En fait, le MIPCOM, c'est le Costco pour les grandes chaînes de télé et les producteurs influents.

Tout s'y vend en format jumbo : documentaires, émissions de variétés, quiz, téléréalités, programmes pour enfants, séries dramatiques, comédies et autres jeux divers. Suffit de bien fouiner à travers les centaines de kiosques dispersés à l'intérieur et à l'extérieur du Palais des festivals.

En général, le Québec achète beaucoup plus qu'il ne vend au MIPCOM. Épluchez votre guide horaire et vous constaterez que plusieurs canons qui tirent fort dans les cotes d'écoute ont été adaptés d'un concept étranger : Le banquier, Tout le monde en parle, La voix, Les détestables, Un souper presque parfait, Complexe G, Fort Boyard et Qui êtes-vous ?, pour ne nommer que ceux-là.

Cette tendance s'inversera-t-elle un jour ? Peut-être. Avant même de poser ses valises en sol européen, Contenu QMI, une division de Québecor Média, a annoncé avoir bouclé trois contrats d'envergure reliés aux émissions Un sur 2 (The Odds), Vol 920 (Flight 920) ainsi que Mensonges (The Killer Inside) et La marraine (The Godmother). Pour exporter ces formats partout sur la planète, Contenu QMI a noué un partenariat commercial avec le distributeur israélien Armoza.

Ainsi, le géant Fremantle (The X Factor, American Idol et Allume-moi) a acheté une option pour faire décoller Vol 920, une création québécoise signée Jean-Martin Bisson, en France.

La série Un sur 2 est rendue encore plus loin : la chaîne privée polonaise TVN produira sa propre version, en 13 épisodes, de cette comédie dramatique imaginée par Daniel Chiasson et Donald Bouthillette, qui met en vedette Claude Legault et Céline Bonnier. Quant à La marraine et Mensonges, Contenu QMI a cédé leurs droits de diffusion sur le territoire français.

Parlant de Québécois, il y a aussi le fascinateur Messmer qui présentera cet après-midi sa nouvelle émission muette Hyp-Gags with Messmer, où il ensorcèle des passants, directement dans la rue.
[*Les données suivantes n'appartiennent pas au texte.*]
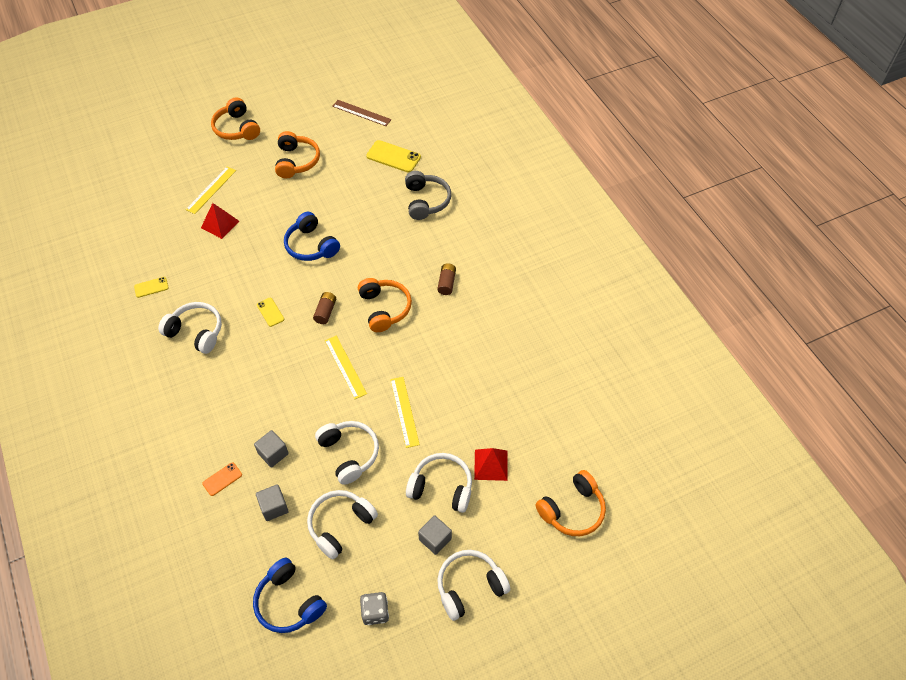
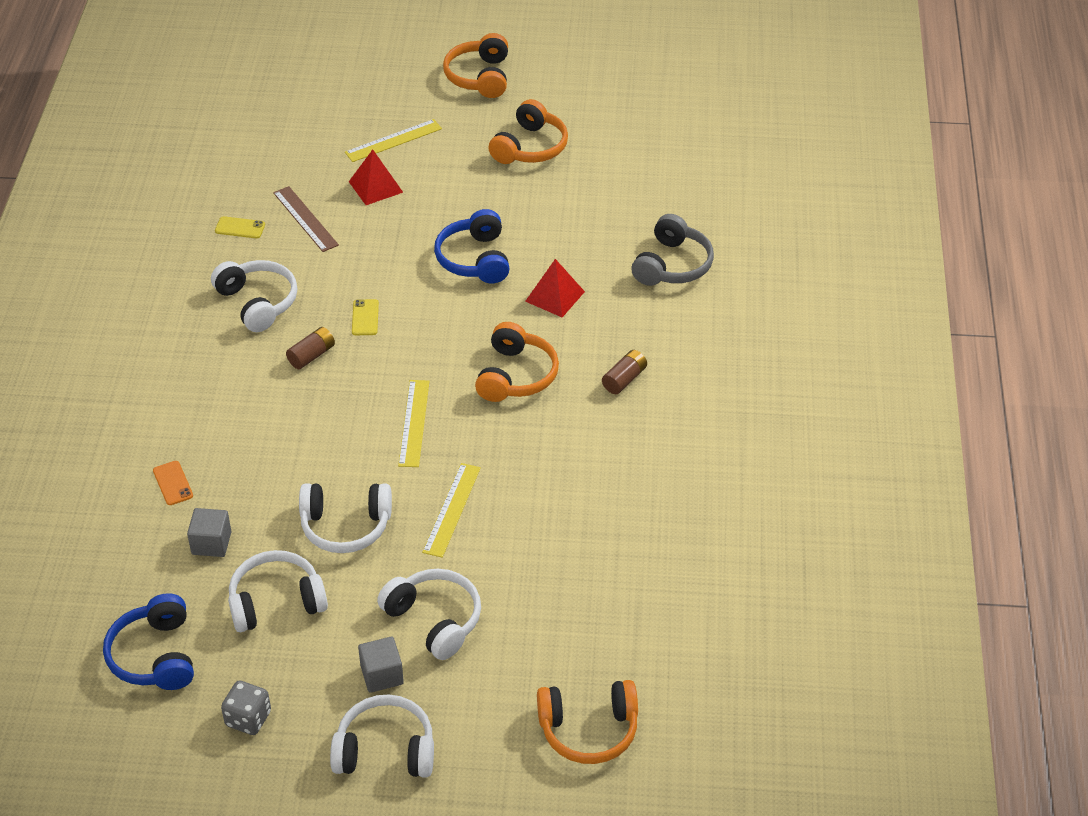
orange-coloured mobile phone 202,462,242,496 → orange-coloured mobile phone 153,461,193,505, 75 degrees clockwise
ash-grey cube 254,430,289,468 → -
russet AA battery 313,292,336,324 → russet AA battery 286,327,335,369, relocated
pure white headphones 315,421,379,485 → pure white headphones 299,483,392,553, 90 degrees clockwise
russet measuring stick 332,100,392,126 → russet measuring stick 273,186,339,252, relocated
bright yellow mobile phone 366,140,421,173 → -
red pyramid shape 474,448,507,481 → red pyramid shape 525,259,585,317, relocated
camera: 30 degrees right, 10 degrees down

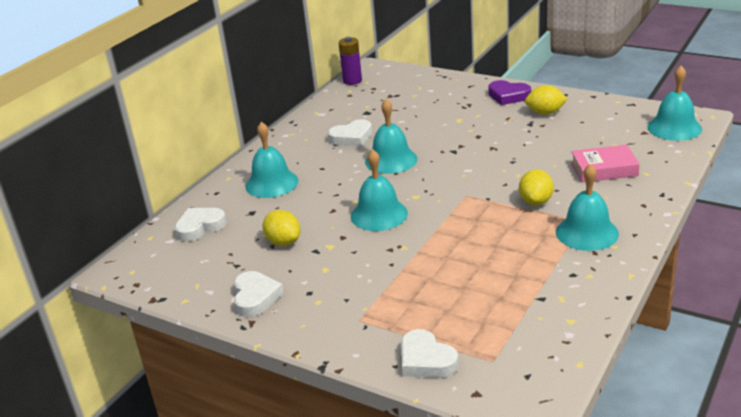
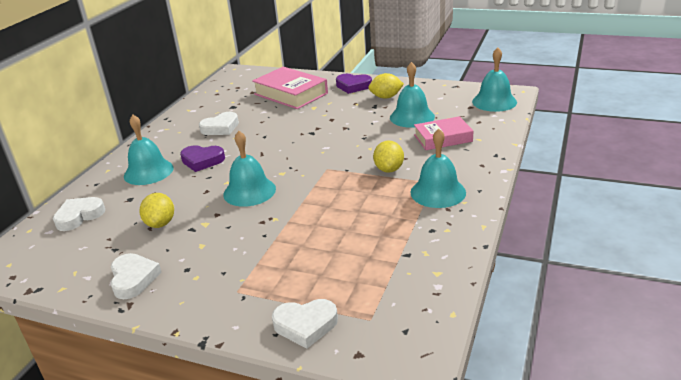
bright yellow lemon 263,210,300,246 → bright yellow lemon 139,193,174,228, 45 degrees clockwise
purple AA battery 339,37,362,85 → -
teal school bell 365,99,418,174 → teal school bell 390,62,435,128, relocated
pure white love heart 401,329,459,378 → pure white love heart 272,299,338,348, 45 degrees counterclockwise
- → purple love heart 180,145,225,172
- → rose-pink hardback 252,67,328,109
camera: 10 degrees left, 0 degrees up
Le but est de commercialiser cette production du Groupe Entourage sur plusieurs continents, un peu comme LOL :-) ou Les gags, qui voyagent sur tous les postes sans traduction. Dites donc, c'est de la «good news», ça, non ?

BUZZ À SURVEILLER

Au MIPCOM, Fox met toute la gomme promotionnelle pour vendre sur le marché international sa nouvelle minisérie Wayward Pines, produite par le cinéaste M. Night Shyamalan (Le sixième sens), qui a aussi réalisé l'émission pilote. La distribution étincelle : Matt Dillon, Melissa Leo (oscarisée pour The Fighter), Juliette Lewis et Terrence Howard, entre autres.

La série Wayward Pines, tournée en Colombie-Britannique, ressemblerait beaucoup à Twin Peaks de David Lynch. Un agent des services secrets basé à Seattle (Matt Dillon) descend dans la ville carte postale de Wayward Pines, en Idaho, pour enquêter sur la disparition de deux policiers fédéraux. Évidemment, l'investigation se complique et derrière la beauté époustouflante du décor se cachent des choses pas très jolies.

Le problème avec Wayward Pines, c'est que son grand manitou, M. Night Shyamalan, n'a rien fait de potable au cinéma dans les 10 dernières années. Le petit écran sauvera-t-il sa réputation chancelante? Le verdict tombera au printemps 2015, sur les ondes de Fox.